CAD / CHF currency pair is the Canadian dollar and the Swiss franc. The basic currency here is the Canadian dollar, and the volatile is the Swiss franc. The currency of Switzerland is considered to be very stable due to the large amount of foreign capital that comes into the country. The Canadian currency is volatile due to the fact that the country is engaged in the export of its natural resources. No big surprise that currency is influenced by the external economic situation, as well as the forecasts of investors.
CAD / CHF currency pair is a high-yield / commodity pair together with a low-yield / technological currency. This pair has great reputation in carry-trade transactions, in which the dollar is growing against the franc, which remains stable. The advantage of pair is the stability and constant development of both countries in economic terms, which positively affects their currencies.
It should be highlighted that the pair depends on similar currency instruments, because the Swiss franc is directly related to the EU countries, as well as their currencies, especially the euro.

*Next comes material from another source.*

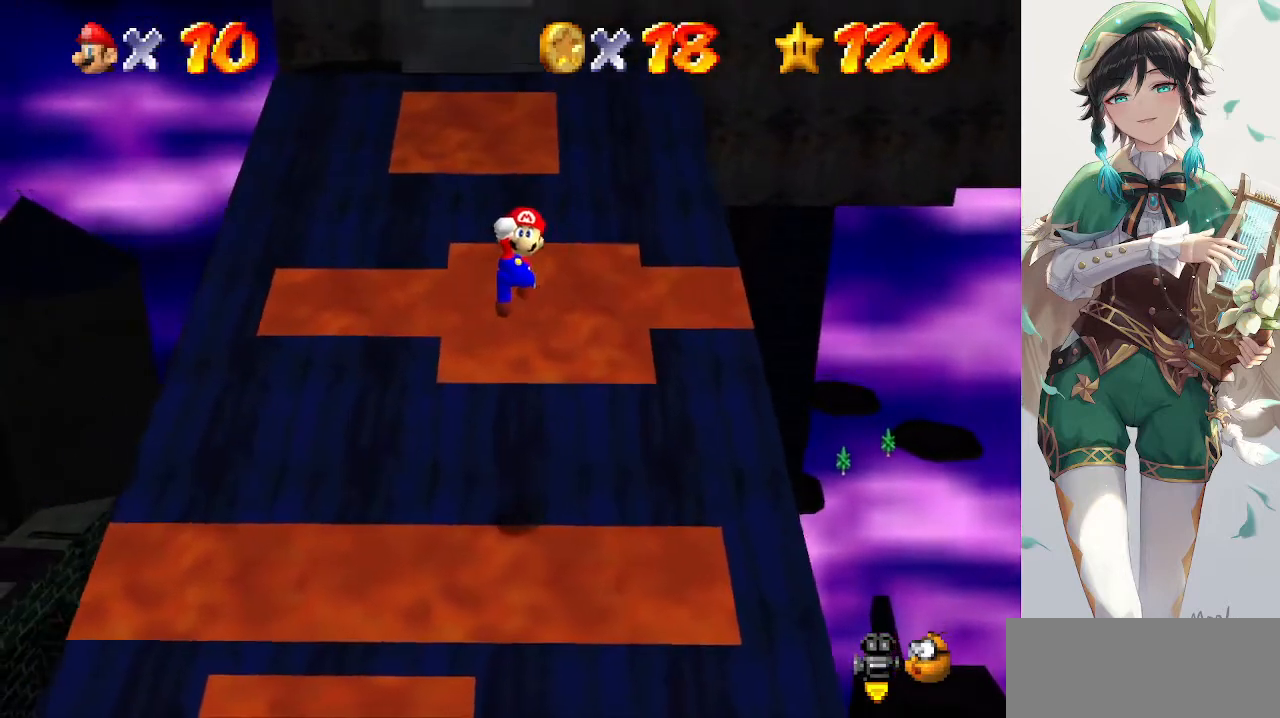
{"buttons": [], "left_stick": "left", "events": [[233, "B", "down"], [367, "A", "up"], [367, "B", "up"], [400, "left_stick", "left"]]}
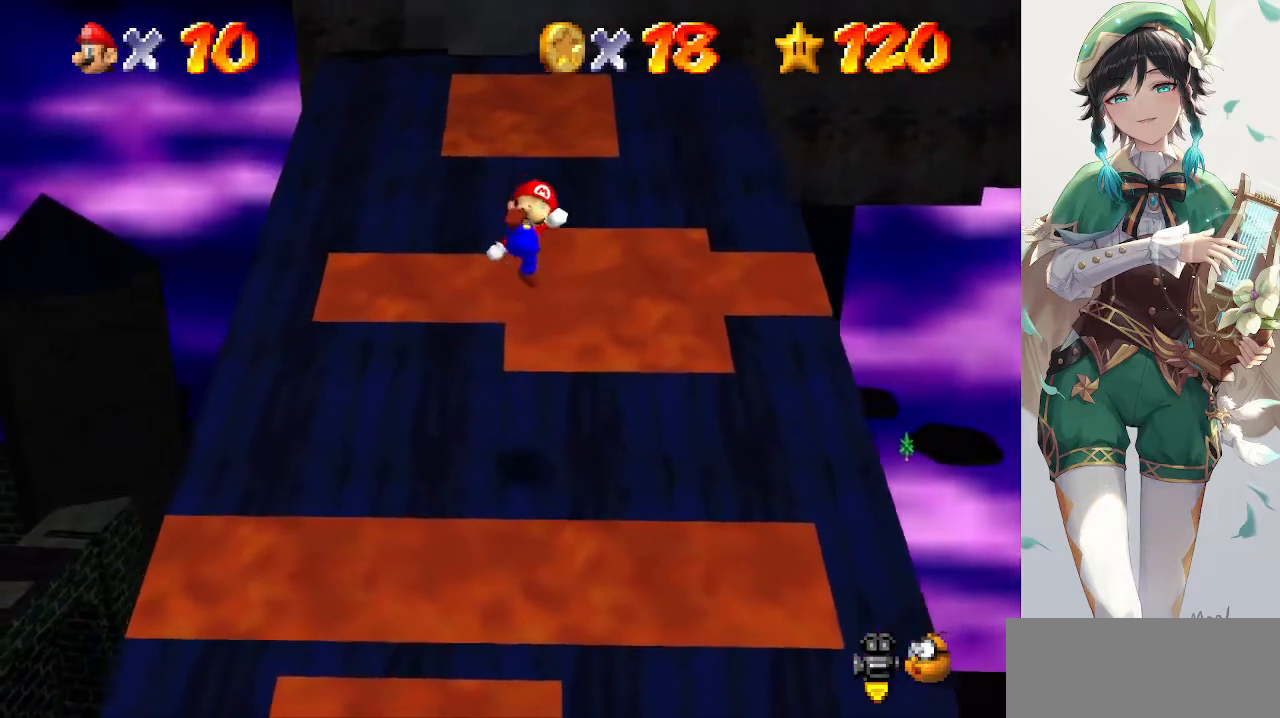
{"buttons": ["A"], "left_stick": "up-left", "events": [[200, "left_stick", "up-left"], [500, "A", "down"]]}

On the pair there is also an influence from the American dollar. That’s why in the trading process attention should be paid not only to the internal economic indicators of countries and news of the external economy, but also to those pairs that have a direct or indirect dependence on these currencies.
Another significant dependence of the Canadian dollar is the World oil price. The higher the price of oil, the more expensive is the dollar, and vice versa. This created a direct dependence of the price of currency from the value of energy resources of the country. The volume of exports from the country is also important. The more products are sold, the better.
That trader, who is working with this pair, should also take into consideration the possibility of changing the value of the currency to the dollar exchange rate at different speed, because both of them are dependent on the dollar exchange rate, but they can react in different ways. As for the Canadian dollar, its reaction to market changes can be faster.